Intramolecular negative regulation of AML1/PEBP2aB/Cbfa2 and its modulation by the b subunit and Ets-1 : Woo-Young KIM and Yoshiaki ITO (Department of Viral Oncology, Institute for Virus Research, Kyoto University)

AML1/PEBP2aB/CBFa2 plays pivotal roles in development of hematopoietic cells and leukemogenesis. The product of this gene represents an a subunit of PEBP2/CBF and , together with b sunbunit, function as a unique transcription factor: it displays only a weak transcription stimulation by itself but it cooperates with other transcription factors such as Ets-1. Each of PEBP2aB and Ets-1 by its own bind to DNA poorly. The DNA binding domain of Ets-1, the Ets domain, is masked by the auto-inhibitory domain encoded by exon VII located at the N-terminal side of the Ets domain. We found that the DNA binding domain of PEBP2aB, the Runt domain, was also masked by the region termed the negative regulatory domain for DNA binding (NRDB) intramolecularly.

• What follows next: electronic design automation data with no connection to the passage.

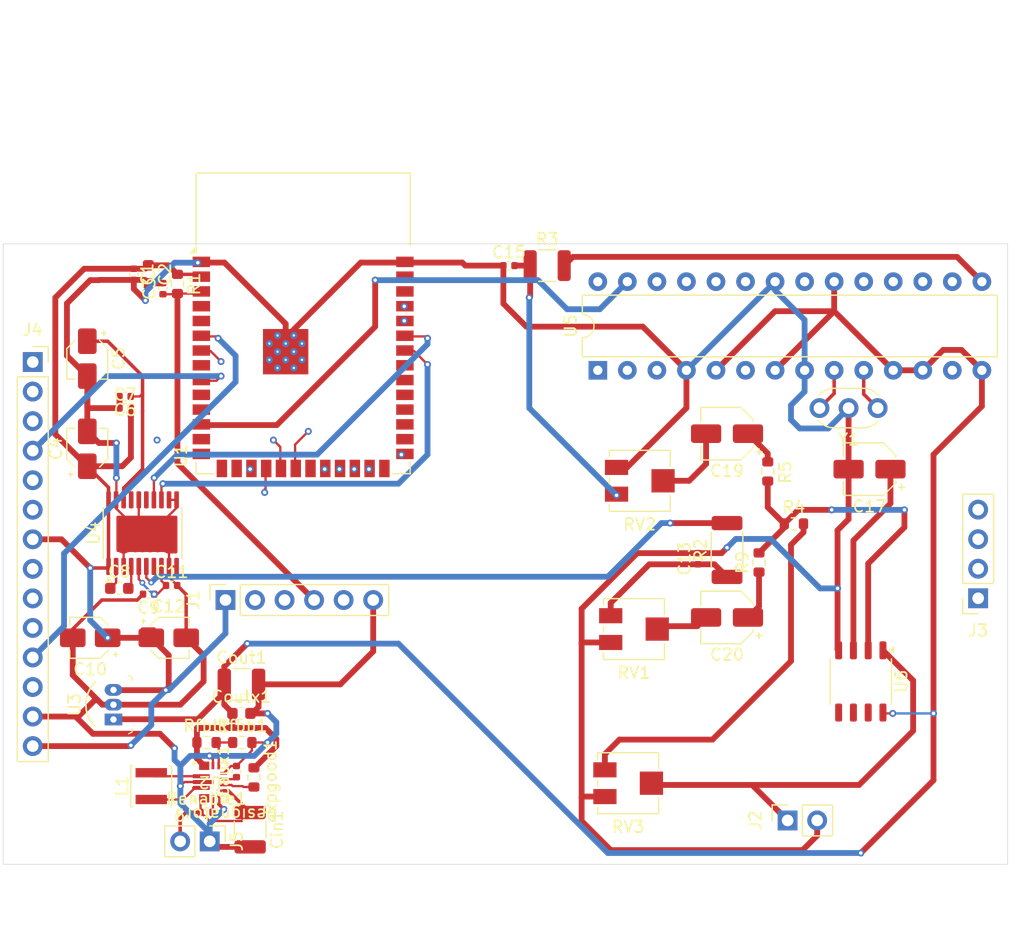
<source format=kicad_pcb>
(kicad_pcb
	(version 20240108)
	(generator "pcbnew")
	(generator_version "8.0")
	(general
		(thickness 1.6)
		(legacy_teardrops no)
	)
	(paper "A4")
	(layers
		(0 "F.Cu" signal)
		(1 "In1.Cu" signal)
		(2 "In2.Cu" signal)
		(31 "B.Cu" signal)
		(32 "B.Adhes" user "B.Adhesive")
		(33 "F.Adhes" user "F.Adhesive")
		(34 "B.Paste" user)
		(35 "F.Paste" user)
		(36 "B.SilkS" user "B.Silkscreen")
		(37 "F.SilkS" user "F.Silkscreen")
		(38 "B.Mask" user)
		(39 "F.Mask" user)
		(40 "Dwgs.User" user "User.Drawings")
		(41 "Cmts.User" user "User.Comments")
		(42 "Eco1.User" user "User.Eco1")
		(43 "Eco2.User" user "User.Eco2")
		(44 "Edge.Cuts" user)
		(45 "Margin" user)
		(46 "B.CrtYd" user "B.Courtyard")
		(47 "F.CrtYd" user "F.Courtyard")
		(48 "B.Fab" user)
		(49 "F.Fab" user)
		(50 "User.1" user)
		(51 "User.2" user)
		(52 "User.3" user)
		(53 "User.4" user)
		(54 "User.5" user)
		(55 "User.6" user)
		(56 "User.7" user)
		(57 "User.8" user)
		(58 "User.9" user)
	)
	(setup
		(stackup
			(layer "F.SilkS"
				(type "Top Silk Screen")
			)
			(layer "F.Paste"
				(type "Top Solder Paste")
			)
			(layer "F.Mask"
				(type "Top Solder Mask")
				(thickness 0.01)
			)
			(layer "F.Cu"
				(type "copper")
				(thickness 0.035)
			)
			(layer "dielectric 1"
				(type "prepreg")
				(thickness 0.1)
				(material "FR4")
				(epsilon_r 4.5)
				(loss_tangent 0.02)
			)
			(layer "In1.Cu"
				(type "copper")
				(thickness 0.035)
			)
			(layer "dielectric 2"
				(type "core")
				(thickness 1.24)
				(material "FR4")
				(epsilon_r 4.5)
				(loss_tangent 0.02)
			)
			(layer "In2.Cu"
				(type "copper")
				(thickness 0.035)
			)
			(layer "dielectric 3"
				(type "prepreg")
				(thickness 0.1)
				(material "FR4")
				(epsilon_r 4.5)
				(loss_tangent 0.02)
			)
			(layer "B.Cu"
				(type "copper")
				(thickness 0.035)
			)
			(layer "B.Mask"
				(type "Bottom Solder Mask")
				(thickness 0.01)
			)
			(layer "B.Paste"
				(type "Bottom Solder Paste")
			)
			(layer "B.SilkS"
				(type "Bottom Silk Screen")
			)
			(copper_finish "None")
			(dielectric_constraints no)
		)
		(pad_to_mask_clearance 0)
		(allow_soldermask_bridges_in_footprints no)
		(pcbplotparams
			(layerselection 0x00010fc_ffffffff)
			(plot_on_all_layers_selection 0x0000000_00000000)
			(disableapertmacros no)
			(usegerberextensions no)
			(usegerberattributes yes)
			(usegerberadvancedattributes yes)
			(creategerberjobfile yes)
			(dashed_line_dash_ratio 12.000000)
			(dashed_line_gap_ratio 3.000000)
			(svgprecision 4)
			(plotframeref no)
			(viasonmask no)
			(mode 1)
			(useauxorigin no)
			(hpglpennumber 1)
			(hpglpenspeed 20)
			(hpglpendiameter 15.000000)
			(pdf_front_fp_property_popups yes)
			(pdf_back_fp_property_popups yes)
			(dxfpolygonmode yes)
			(dxfimperialunits yes)
			(dxfusepcbnewfont yes)
			(psnegative no)
			(psa4output no)
			(plotreference yes)
			(plotvalue yes)
			(plotfptext yes)
			(plotinvisibletext no)
			(sketchpadsonfab no)
			(subtractmaskfromsilk no)
			(outputformat 1)
			(mirror no)
			(drillshape 1)
			(scaleselection 1)
			(outputdirectory "")
		)
	)
	(net 0 "")
	(net 1 "+3V3")
	(net 2 "GND")
	(net 3 "EN")
	(net 4 "Net-(U4-LDOO)")
	(net 5 "Net-(U4-CAPM)")
	(net 6 "Net-(U4-CAPP)")
	(net 7 "Audio")
	(net 8 "+5V")
	(net 9 "R_Audio")
	(net 10 "Net-(U6-BIAS)")
	(net 11 "Net-(C19-Pad1)")
	(net 12 "Net-(C19-Pad2)")
	(net 13 "Net-(C20-Pad1)")
	(net 14 "Net-(C20-Pad2)")
	(net 15 "Net-(U2-VAUX)")
	(net 16 "VCC")
	(net 17 "RXD")
	(net 18 "TXD")
	(net 19 "Net-(J2-Pin_1)")
	(net 20 "SD_CS")
	(net 21 "SD_CSK")
	(net 22 "SD_MISO")
	(net 23 "SD_MOSI")
	(net 24 "D_MOSI")
	(net 25 "T_CS")
	(net 26 "D_SCK")
	(net 27 "D_CS")
	(net 28 "D_RESET")
	(net 29 "D_DC")
	(net 30 "D_DO")
	(net 31 "unconnected-(J4-Pin_1-Pad1)")
	(net 32 "Net-(U2-L2)")
	(net 33 "Net-(U2-L1)")
	(net 34 "Net-(U4-OUTL)")
	(net 35 "Net-(U5-PB1)")
	(net 36 "Net-(U6-IN1)")
	(net 37 "Net-(R4-Pad2)")
	(net 38 "Net-(U2-EN)")
	(net 39 "Net-(U2-FB)")
	(net 40 "Net-(U2-PG)")
	(net 41 "unconnected-(U1-GPIO45-Pad26)")
	(net 42 "unconnected-(U1-GPIO3{slash}TOUCH3{slash}ADC1_CH2-Pad15)")
	(net 43 "D_MISO")
	(net 44 "unconnected-(U1-GPIO46-Pad16)")
	(net 45 "SCL")
	(net 46 "unconnected-(U1-NC-Pad29)")
	(net 47 "unconnected-(U1-GPIO17{slash}U1TXD{slash}ADC2_CH6-Pad10)")
	(net 48 "unconnected-(U1-GPIO38{slash}FSPIWP{slash}SUBSPIWP-Pad31)")
	(net 49 "unconnected-(U1-GPIO1{slash}TOUCH1{slash}ADC1_CH0-Pad39)")
	(net 50 "DIN")
	(net 51 "unconnected-(U1-GPIO20{slash}U1CTS{slash}ADC2_CH9{slash}CLK_OUT1{slash}USB_D+-Pad14)")
	(net 52 "unconnected-(U1-GPIO4{slash}TOUCH4{slash}ADC1_CH3-Pad4)")
	(net 53 "SDA")
	(net 54 "unconnected-(U1-MTDO{slash}GPIO40{slash}CLK_OUT2-Pad33)")
	(net 55 "SCLK")
	(net 56 "unconnected-(U1-NC-Pad30)")
	(net 57 "unconnected-(U1-GPIO15{slash}U0RTS{slash}ADC2_CH4{slash}XTAL_32K_P-Pad8)")
	(net 58 "unconnected-(U1-NC-Pad28)")
	(net 59 "BCK")
	(net 60 "unconnected-(U1-GPIO18{slash}U1RXD{slash}ADC2_CH7{slash}CLK_OUT3-Pad11)")
	(net 61 "unconnected-(U1-MTCK{slash}GPIO39{slash}CLK_OUT3{slash}SUBSPICS1-Pad32)")
	(net 62 "BOOT")
	(net 63 "unconnected-(U1-GPIO5{slash}TOUCH5{slash}ADC1_CH4-Pad5)")
	(net 64 "unconnected-(U1-GPIO19{slash}U1RTS{slash}ADC2_CH8{slash}CLK_OUT2{slash}USB_D--Pad13)")
	(net 65 "unconnected-(U4-OUTR-Pad7)")
	(net 66 "LRCK")
	(net 67 "unconnected-(U5-PB3-Pad17)")
	(net 68 "unconnected-(U5-AREF-Pad21)")
	(net 69 "unconnected-(U5-PB5-Pad19)")
	(net 70 "unconnected-(U5-PC0-Pad23)")
	(net 71 "unconnected-(U5-PD0-Pad2)")
	(net 72 "unconnected-(U5-PC1-Pad24)")
	(net 73 "unconnected-(U5-PC2-Pad25)")
	(net 74 "Net-(U5-XTAL1{slash}PB6)")
	(net 75 "unconnected-(U5-PC3-Pad26)")
	(net 76 "unconnected-(U5-PD7-Pad13)")
	(net 77 "Net-(U5-XTAL2{slash}PB7)")
	(net 78 "unconnected-(U5-PB2-Pad16)")
	(net 79 "unconnected-(U5-PB4-Pad18)")
	(net 80 "unconnected-(U5-~{RESET}{slash}PC6-Pad1)")
	(net 81 "R_SLEEP")
	(net 82 "unconnected-(U5-PD1-Pad3)")
	(net 83 "unconnected-(U6-IN2-Pad6)")
	(net 84 "unconnected-(U6-OUT2-Pad7)")
	(net 85 "unconnected-(U6-CE-Pad5)")
	(footprint "Ti:RNM0015A" (layer "F.Cu") (at 146.075 70.4 180))
	(footprint "Resistor_SMD:R_0603_1608Metric" (layer "F.Cu") (at 193.25 51.525 90))
	(footprint "Connector_PinSocket_2.54mm:PinSocket_1x14_P2.54mm_Vertical" (layer "F.Cu") (at 130.81 34.29))
	(footprint "Capacitor_SMD:C_0402_1005Metric" (layer "F.Cu") (at 139.5 26.75 -90))
	(footprint "Potentiometer_SMD:Potentiometer_Vishay_TS53YJ_Vertical" (layer "F.Cu") (at 182 70.5 180))
	(footprint "Potentiometer_SMD:Potentiometer_Vishay_TS53YJ_Vertical" (layer "F.Cu") (at 182.5 57.25 180))
	(footprint "Resistor_SMD:R_1210_3225Metric" (layer "F.Cu") (at 175.0375 26))
	(footprint "Capacitor_SMD:CP_Elec_3x5.4" (layer "F.Cu") (at 135.5 34 -90))
	(footprint "Capacitor_SMD:C_1210_3225Metric" (layer "F.Cu") (at 148.75 62))
	(footprint "Capacitor_SMD:CP_Elec_3x5.4" (layer "F.Cu") (at 142.5 58))
	(footprint "Capacitor_SMD:C_0402_1005Metric" (layer "F.Cu") (at 171.75 26))
	(footprint "Capacitor_SMD:C_0603_1608Metric" (layer "F.Cu") (at 148.75 64.5))
	(footprint "Package_SO:TSSOP-20_4.4x6.5mm_P0.65mm" (layer "F.Cu") (at 140.25 49 90))
	(footprint "Inductor_SMD:L_Sunlord_SWPA3015S" (layer "F.Cu") (at 141 70.75 90))
	(footprint "Resistor_SMD:R_0603_1608Metric" (layer "F.Cu") (at 194 43.7 -90))
	(footprint "Connector_PinSocket_2.54mm:PinSocket_1x04_P2.54mm_Vertical" (layer "F.Cu") (at 212.09 54.6 180))
	(footprint "Capacitor_SMD:CP_Elec_4x5.4" (layer "F.Cu") (at 202.75 43.5 180))
	(footprint "Capacitor_SMD:CP_Elec_3x5.4" (layer "F.Cu") (at 135.5 41.75 90))
	(footprint "Resistor_SMD:R_0603_1608Metric" (layer "F.Cu") (at 148.825 67))
	(footprint "Capacitor_SMD:C_0402_1005Metric" (layer "F.Cu") (at 148.325 69.5 90))
	(footprint "Package_SO:SSOP-8_3.9x5.05mm_P1.27mm" (layer "F.Cu") (at 202 61.75 -90))
	(footprint "Capacitor_SMD:C_0402_1005Metric" (layer "F.Cu") (at 188 51.2 90))
	(footprint "Capacitor_SMD:C_0402_1005Metric" (layer "F.Cu") (at 140.77 54.25 180))
	(footprint "Connector_PinHeader_2.54mm:PinHeader_1x02_P2.54mm_Vertical" (layer "F.Cu") (at 146.025 75.5 -90))
	(footprint "Resistor_SMD:R_0603_1608Metric" (layer "F.Cu") (at 149.825 70 -90))
	(footprint "Capacitor_SMD:C_0402_1005Metric" (layer "F.Cu") (at 142 27.98 90))
	(footprint "Capacitor_SMD:CP_Elec_4x5.4" (layer "F.Cu") (at 190.5 40.45 180))
	(footprint "Resistor_SMD:R_0402_1005Metric" (layer "F.Cu") (at 145.75 73))
	(footprint "Connector_PinSocket_2.54mm:PinSocket_1x06_P2.54mm_Vertical" (layer "F.Cu") (at 147.38 54.75 90))
	(footprint "Capacitor_SMD:C_0402_1005Metric" (layer "F.Cu") (at 142.75 53.5))
	(footprint "Capacitor_SMD:C_1210_3225Metric"
		(layer "F.Cu")
		(uuid "bfdc3b01-bf6b-432f-8d1f-1ab9ffe315a7")
		(at 149.5 74.5 -90)
		(descr "Capacitor SMD 1210 (3225 Metric), square (rectangular) end terminal, IPC_7351 nominal, (Body size source: IPC-SM-782 page 76, https://www.pcb-3d.com/wordpress/wp-content/uploads/ipc-sm-782a_amendment_1_and_2.pdf), generated with kicad-footprint-generator")
		(tags "capacitor")
		(property "Reference" "Cin1"
			(at 0 -2.3 90)
			(layer "F.SilkS")
			(uuid "711efaa0-1f39-4269-b34d-3fe3de76ef71")
			(effects
				(font
					(size 1 1)
					(thickness 0.15)
				)
			)
		)
		(property "Value" "47μ"
			(at 0 2.3 90)
			(layer "F.Fab")
			(uuid "812fb957-f74e-4e21-8812-073834e99e5c")
			(effects
				(font
					(size 1 1)
					(thickness 0.15)
				)
			)
		)
		(property "Footprint" "Capacitor_SMD:C_1210_3225Metric"
			(at 0 0 -90)
			(unlocked yes)
			(layer "F.Fab")
			(hide yes)
			(uuid "c1816925-2606-4e2f-b8b5-162b4fe26ba1")
			(effects
				(font
					(size 1.27 1.27)
					(thickness 0.15)
				)
			)
		)
		(property "Datasheet" ""
			(at 0 0 -90)
			(unlocked yes)
			(layer "F.Fab")
			(hide yes)
			(uuid "8337ada2-a138-4a31-aee3-ee3ed801cb18")
			(effects
				(font
					(size 1.27 1.27)
					(thickness 0.15)
				)
			)
		)
		(property "Description" "Unpolarized capacitor"
			(at 0 0 -90)
			(unlocked yes)
			(layer "F.Fab")
			(hide yes)
			(uuid "99a424b3-a66f-4f0c-a4cb-1300991274c1")
			(effects
				(font
					(size 1.27 1.27)
					(thickness 0.15)
				)
			)
		)
		(property ki_fp_filters "C_*")
		(path "/8ee89d71-44b5-4ffc-bb76-b7edd596acf1")
		(sheetname "ルート")
		(sheetfile "embed.kicad_sch")
		(attr smd)
		(fp_line
			(start -0.711252 1.36)
			(end 0.711252 1.36)
			(stroke
				(width 0.12)
				(type solid)
			)
			(layer "F.SilkS")
			(uuid "8cfe9718-1776-41ad-ab89-d6655dc537c2")
		)
		(fp_line
			(start -0.711252 -1.36)
			(end 0.711252 -1.36)
			(stroke
				(width 0.12)
				(type solid)
			)
			(layer "F.SilkS")
			(uuid "26f57618-7267-43e1-9277-2b97705e5fd8")
		)
		(fp_line
			(start -2.3 1.6)
			(end -2.3 -1.6)
			(stroke
				(width 0.05)
				(type solid)
			)
			(layer "F.CrtYd")
			(uuid "775032da-99f9-47bc-a8e9-2633a5c0571b")
		)
		(fp_line
			(start 2.3 1.6)
			(end -2.3 1.6)
			(stroke
				(width 0.05)
				(type solid)
			)
			(layer "F.CrtYd")
			(uuid "a754c816-6083-454a-ba23-043a84335f7e")
		)
		(fp_line
			(start -2.3 -1.6)
			(end 2.3 -1.6)
			(stroke
				(width 0.05)
				(type solid)
			)
			(layer "F.CrtYd")
			(uuid "a4af57fd-3ee8-4281-8b6a-13e88a549965")
		)
		(fp_line
			(start 2.3 -1.6)
			(end 2.3 1.6)
			(stroke
				(width 0.05)
				(type solid)
			)
			(layer "F.CrtYd")
			(uuid "83009968-b1d0-476e-b240-a0ed61ec76a9")
		)
		(fp_line
			(start -1.6 1.25)
			(end -1.6 -1.25)
			(stroke
				(width 0.1)
				(type solid)
			)
			(layer "F.Fab")
			(uuid "77631870-0b47-4550-9d6d-da1833723d92")
		)
		(fp_line
			(start 1.6 1.25)
			(end -1.6 1.25)
			(stroke
				(width 0.1)
				(type solid)
			)
			(layer "F.Fab")
			(uuid "98e76105-5d47-43dd-9adb-56ea049deff5")
		)
		(fp_line
			(start -1.6 -1.25)
			(end 1.6 -1.25)
			(stroke
				(width 0.1)
				(type solid)
			)
			(layer "F.Fab")
			(uuid "3466fd4f-7a61-41e2-b709-ac9168191226")
		)
		(fp_line
			(start 1.6 -1.25)
			(end 1.6 1.25)
			(stroke
				(width 0.1)
				(type solid)
			)
			(layer "F.Fab")
			(uuid "2323545b-10ae-4d87-ac1a-27677163cf54")
		)
		(fp_text user "${REFERENCE}"
			(at 0 0 90)
			(layer "F.Fab")
			(uuid "16b9abe9-d473-42fa-b73a-94693e1e9910")
			(effects
				(font
					(size 0.8 0.8)
					(thickness 0.12)
				)
			)
		)
		(pad "1" smd roundrect
			(at -1.475 0 270)
			(size 1.15 2.7)
			(layers "F.Cu" "F.Paste" "F.Mask")
			(roundrect_rratio 0.217391)
			(net 16 "VCC")
			(pintype "passive")
			(uuid "6e9c509f-9848-4a7e-b4d1-67b0cb0ca5f7")
		)
		(pad "2" smd roundrect
			(at 1.475 0 270)
			(size 1.15 2.7)
			(layers "F.Cu" "F.Paste" "F.Mask")
			(roundrect_rratio 0.217391)
			(net 2 "GND")
			(pintype "passive")
			(uuid "2ff2d6fc-575d-4b9f-8e71-9c97f4b5edbd")
		)
		(model "${KICAD8_3DMODEL_DIR}/Capacitor_SMD.3dshapes/C
... [191333 chars truncated]
</source>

When b subunit is heterodimerized with a subunit, it interacts the Runt domain. This interaction is blocked by the C-terminal end of a subunit. When b subunit is allowed to interact with the Runt domain, the DNA binding activity of the Runt domain is releaved from NRDB and the heterodimer binds to DNA stably. When PEBP2aB and Ets-1 were mixed, a dramatic increase of the DNA binding of each of the two protein was observed in the absence of b subunit. This cooperative DNA binding can be observed only when both PEBP2 and Ets-1 binding sites were intact. By deletion analysis, we found that NRDB of PEBP2aB directly interacts with the exon VII region of Ets-1 and the direct interaction of the auto-inhibitory domains of the two proteins was found to cancel the negative effect of each of the negative regulatory domains. When PEBP2aB and Ets-1 bound to DNA, b subunit bound to the complex and stabilized the complex on DNA.